**WORK TASK:** Go through the data line by line and count the lines that hold "shoulder". Reply with the total only.

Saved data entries
+ + +

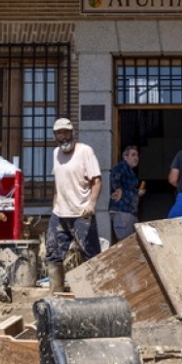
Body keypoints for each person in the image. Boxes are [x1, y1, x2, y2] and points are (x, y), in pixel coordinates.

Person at [46, 118, 102, 293]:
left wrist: (92, 203)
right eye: (59, 133)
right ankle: (56, 294)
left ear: (72, 133)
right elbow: (58, 182)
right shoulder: (56, 153)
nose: (63, 137)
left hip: (81, 212)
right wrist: (54, 203)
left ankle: (94, 292)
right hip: (60, 213)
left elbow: (97, 180)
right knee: (53, 254)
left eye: (66, 132)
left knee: (90, 253)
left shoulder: (85, 151)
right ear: (55, 135)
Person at [109, 145, 144, 242]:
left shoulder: (129, 171)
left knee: (130, 244)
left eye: (137, 155)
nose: (136, 158)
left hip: (129, 211)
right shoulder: (122, 167)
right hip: (123, 210)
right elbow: (115, 179)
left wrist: (137, 192)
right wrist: (118, 190)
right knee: (125, 243)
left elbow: (128, 188)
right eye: (133, 155)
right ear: (125, 157)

+ + +

**TASK RESPONSE:** 4